MATERIAL TO PROCESS >>
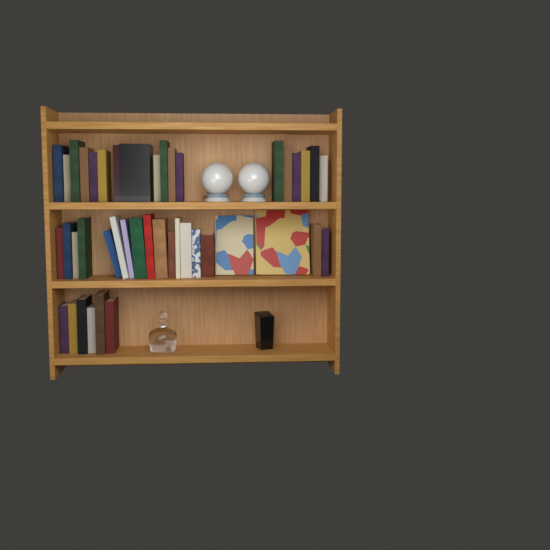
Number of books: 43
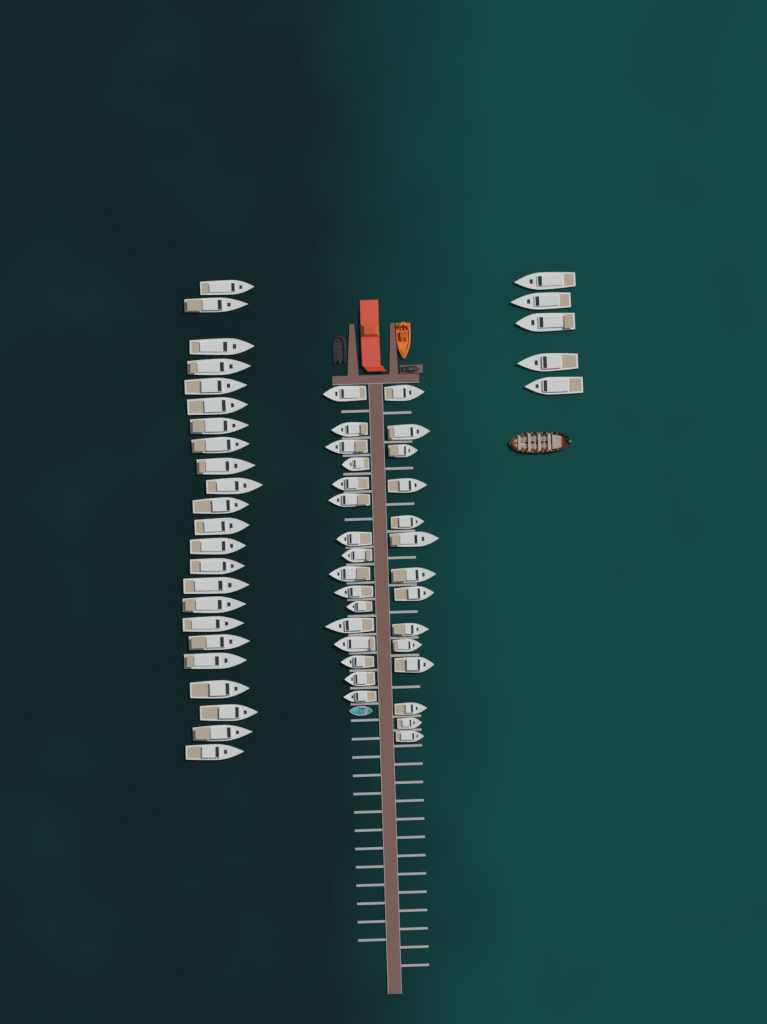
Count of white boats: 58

--

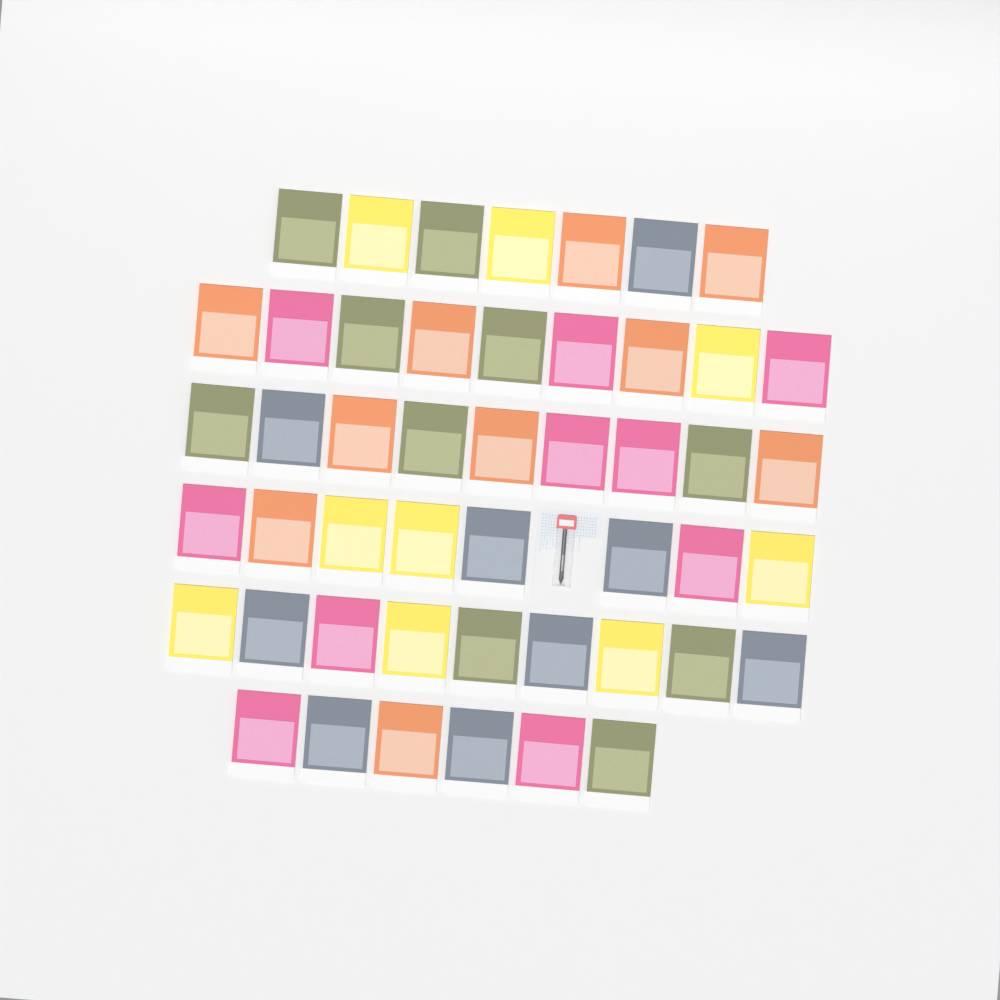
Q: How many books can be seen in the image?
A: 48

--

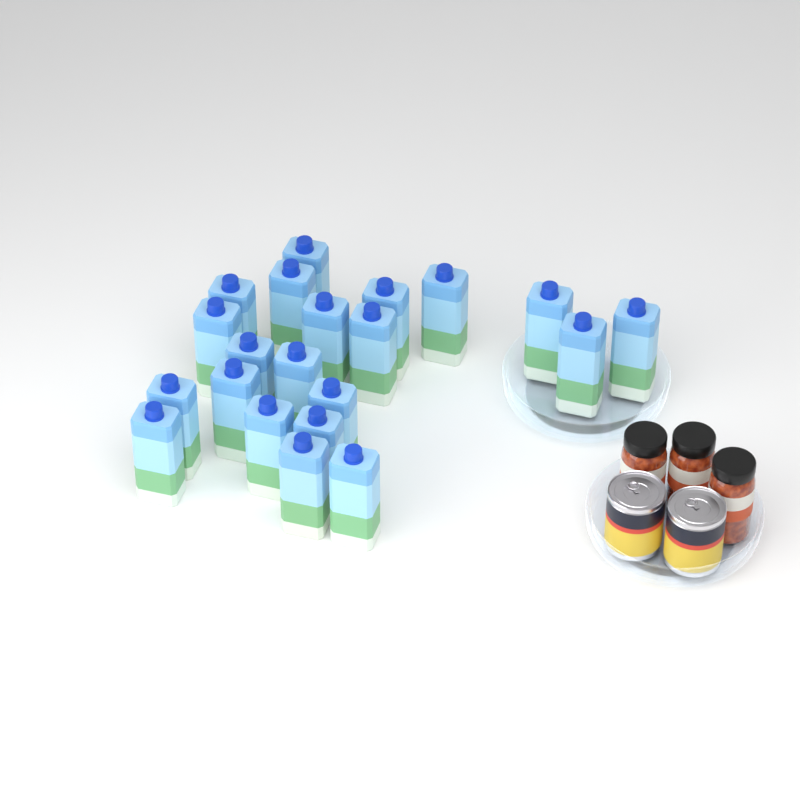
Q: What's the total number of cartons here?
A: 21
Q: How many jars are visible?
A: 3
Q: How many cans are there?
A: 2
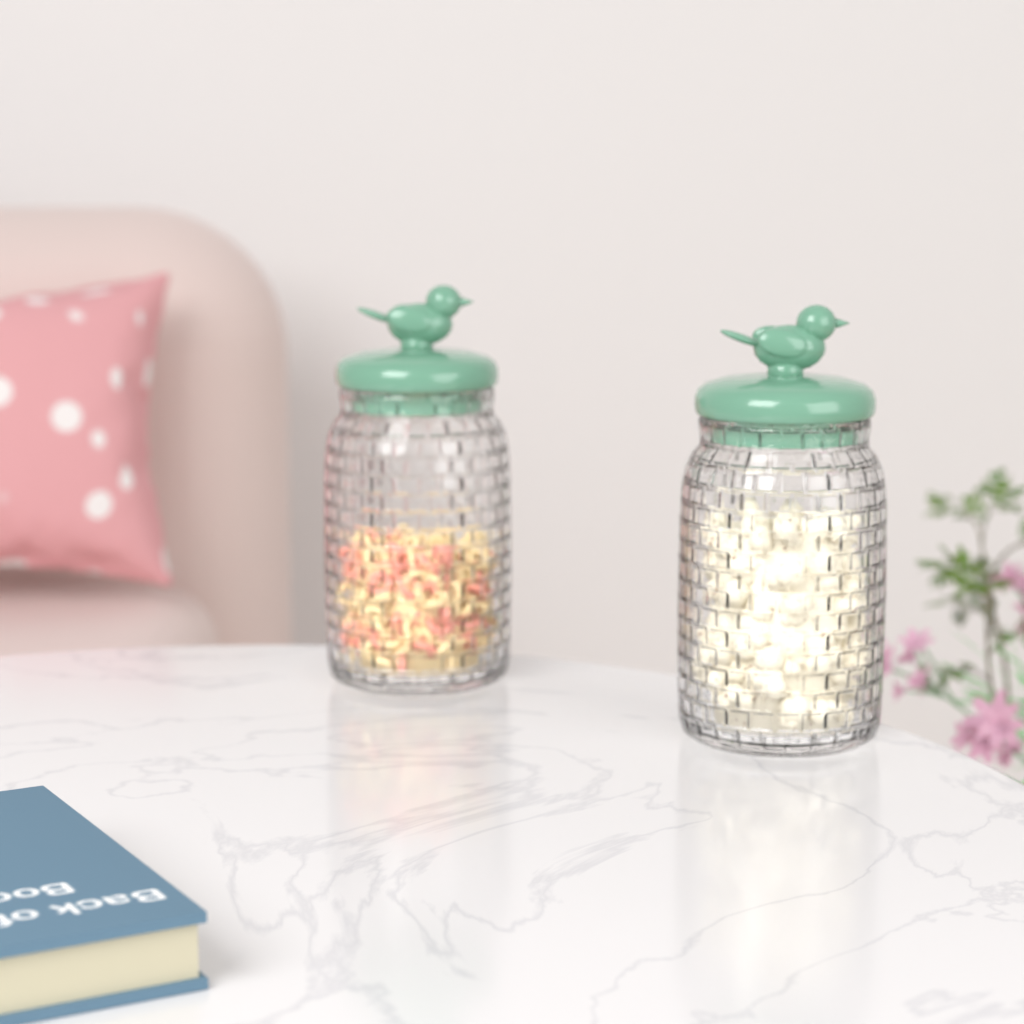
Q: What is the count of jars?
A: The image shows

SET TASK >>
Copy the lines word for word, beginning at the line that has "Q: What's the total number of cartons here?" and stopping after the line that has "A: The image shows". Leave the pictures out.

RESPONSE TO THE TASK >>
Q: What's the total number of cartons here?
A: 21
Q: How many jars are visible?
A: 3
Q: How many cans are there?
A: 2
Q: What is the count of jars?
A: The image shows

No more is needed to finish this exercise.